Transcript
Karena
Hello everyone, and welcome back to Market Insights, a series where we delve into interesting topics affecting equity markets. Today I have Cornelius and Jock with me. Thank you guys for being here today. So, let’s kick it off. So, we saw a strong US earnings season with almost 80% of companies beating their estimates. Could we maybe unpack that and spend some time looking into these results.
Cornelius
Is the number north of 80% is the strongest we’ve seen since 2021? The aggregate earnings growth came in just above 12%. And information technology as a sector led the way, with more than 90% of companies beating earnings estimates. All the big tech companies delivered very robust results with Microsoft, Apple, alphabet, Amazon, everyone reporting very strong results and giving positive outlook statements.
Some of the shares were rewarded with share price moves up 8%. Amazon got clapped a bit because cloud growth came in weaker than the market wanted, but still very strong results. If you think about the extent of the earnings beat just over 8% earnings surprise, which means the earnings came 8% ahead of consensus. That is in line with the five-year average.
It’s custom for US companies estimates to come in high at the start of the year, then get downgraded then the companies come in and beat, quite comfortably.

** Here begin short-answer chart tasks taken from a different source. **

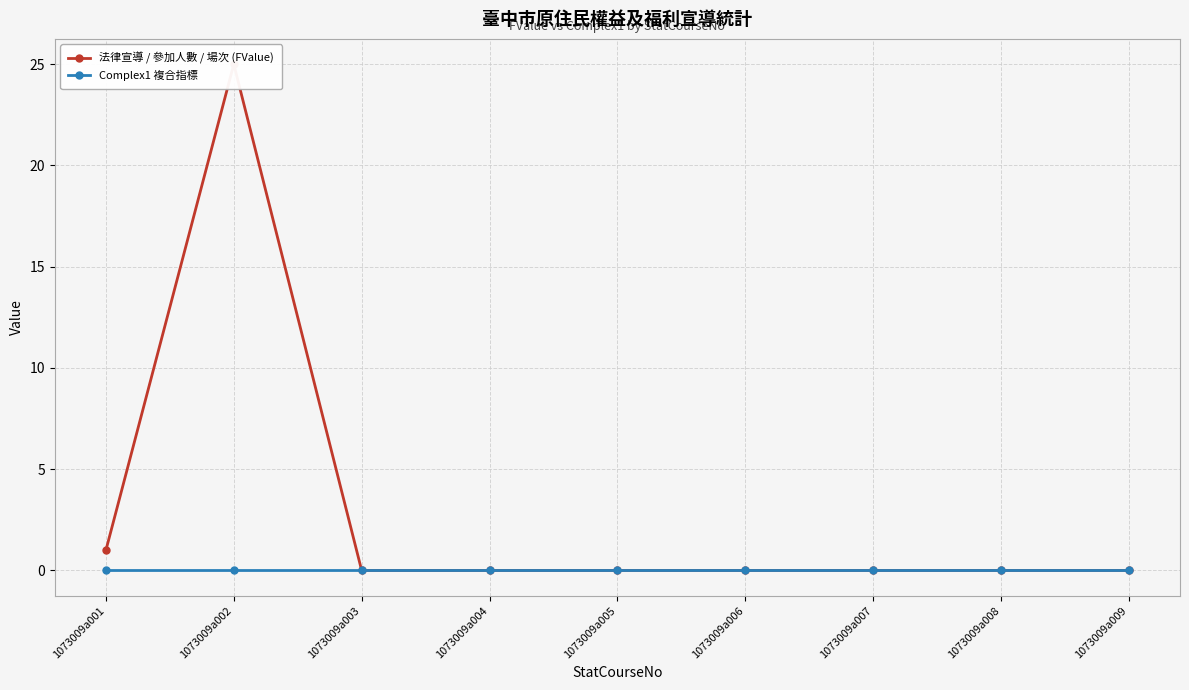

How many lines are shown in the chart?

2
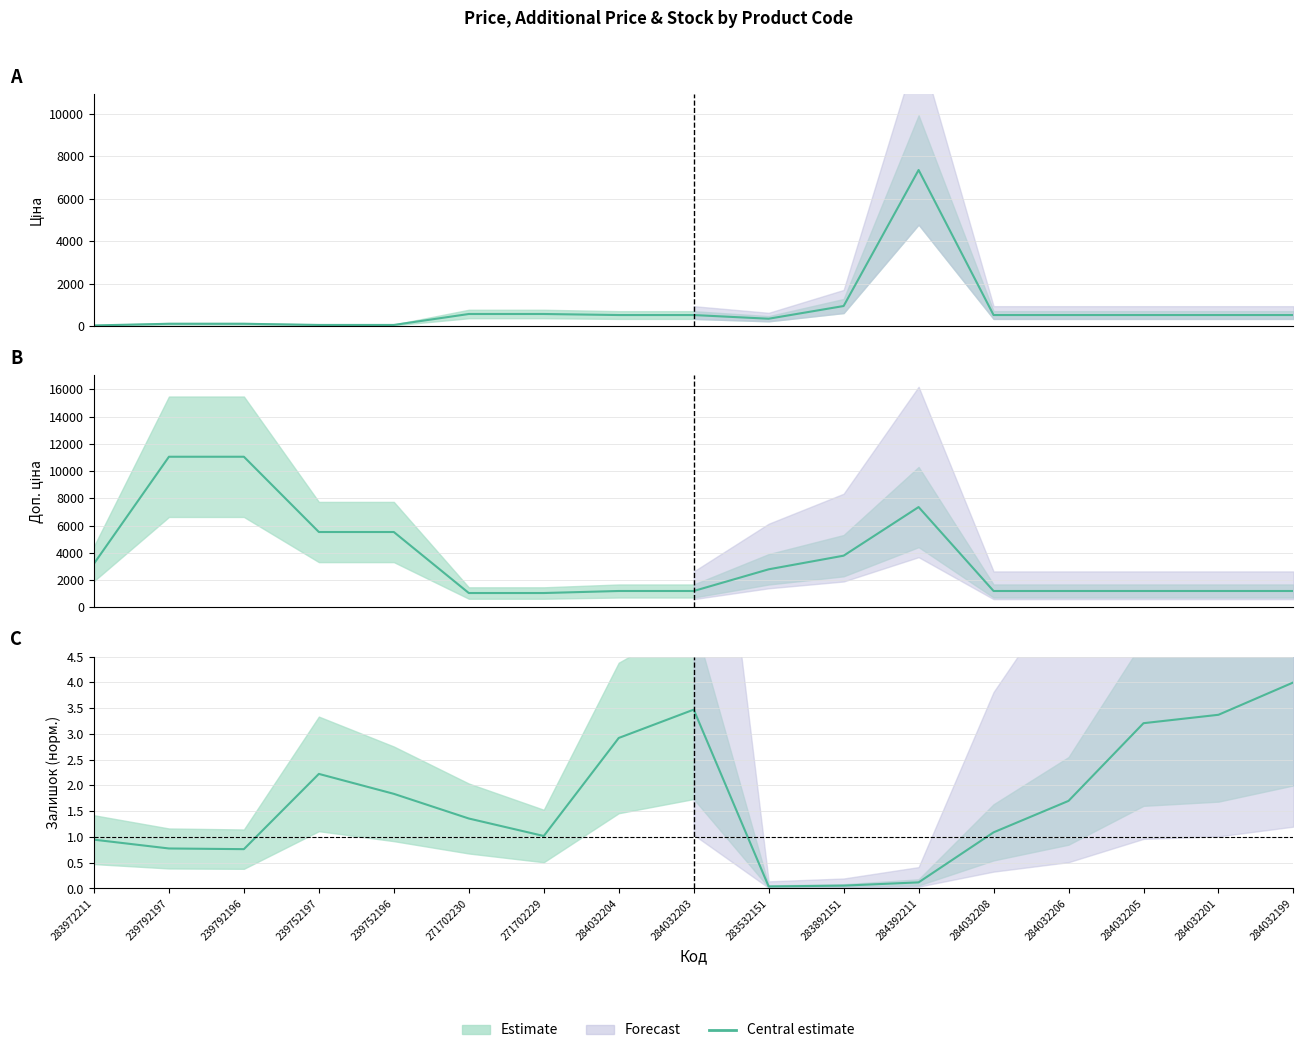

Reading right to left, what are all the values shown in this chart?

Ціна: 522.2	522.2	522.2	522.2	522.2	7360.2	947.6	348.6	522.2	522.2	571.6	571.6	55.3	55.3	110.5	110.5	32.0
Доп. ціна: 1197.0	1197.0	1197.0	1197.0	1197.0	7360.2	3790.3	2789.2	1197.0	1197.0	1048.0	1048.0	5528.0	5528.0	11055.0	11055.0	3205.0
Залишок: 4.0	3.4	3.2	1.7	1.1	0.1	0.1	0.0	3.5	2.9	1.0	1.4	1.8	2.2	0.8	0.8	0.9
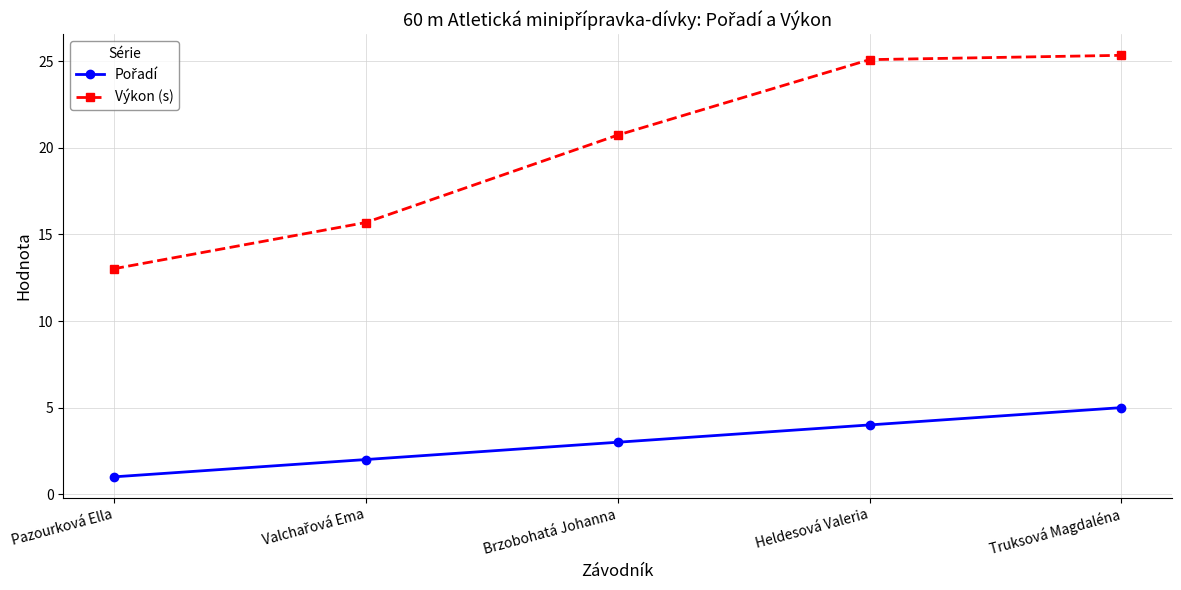

Is this an area chart (filled region under the line)?

No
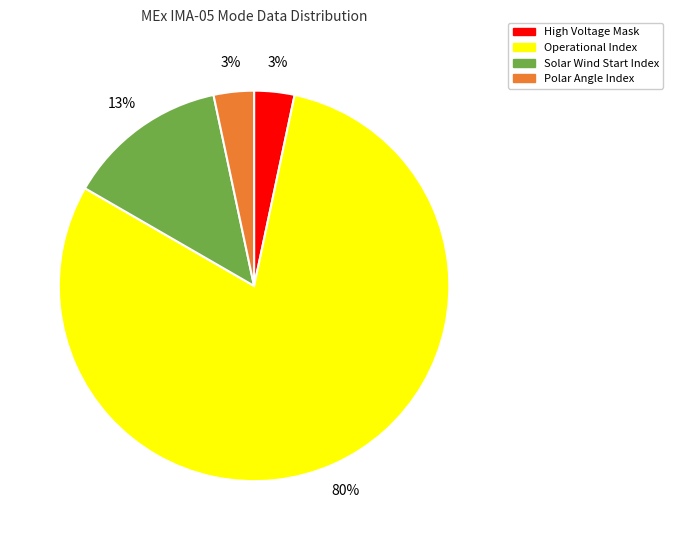

Is there any slice that represents more than half of the pie?

Yes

So, 8% isn’t something new. Interestingly, we saw consumer discretionary as a sector beating by 14% in aggregate, which shows that the US consumer is in a much better space than people expected.
And we can also see if we look at the amount of references to recession that completely dropped off the normal levels, where everyone was quite nervous in, Q1 reporting season, just, of the Liberation Day. Almost a quarter of companies spoke about the recession this time around, six sectors there were no companies actually mentioning recession.
If we think about the guidance that the companies provided, more than 60% of the companies issued positive guidance which means the earnings that they’re guiding the market, is ahead of what consensus is pencilling at the moment and there you have a mixed bag, industrial companies are actually issuing strong guidance as well as healthcare. And then by far the most positive mix is information technology.
Karena
Brilliant, thank you for that colour. That was really informative. So we’ve seen really strong earnings growth and guidance coming out of the infotech sector, but that’s not something new is it Jacques?
Jacques
No. So taking a bit of a step back following the earnings recession that the Mag7 companies went through in 2022 with the pullback in spending, we’ve seen very strong growth delivered by the mag7 over that period and using 2024 as a base we can see that they’ve delivered more than 30% upgrade to earnings of both 2025 and 2026 calendar years, which is opposite to what we’ve seen from the S&P 493, where they’ve had between 5 to 10% downgrades in their earnings. So, looking at the total shareholder returns for the year, very similar to last year where it’s been driven predominantly by the Magnificent Seven, which roughly falls within information technology and communication, and again driven by the superior earnings growth posted by those businesses. Four of the sectors actually posted negative earnings growth while benefiting from a rerating that’s driven the total shareholder return.
Karena
Brilliant, thank you Jacques. Please feel free to join us for our next session, where we’ll unpack the information technology sector in a bit more detail. Thanks so much.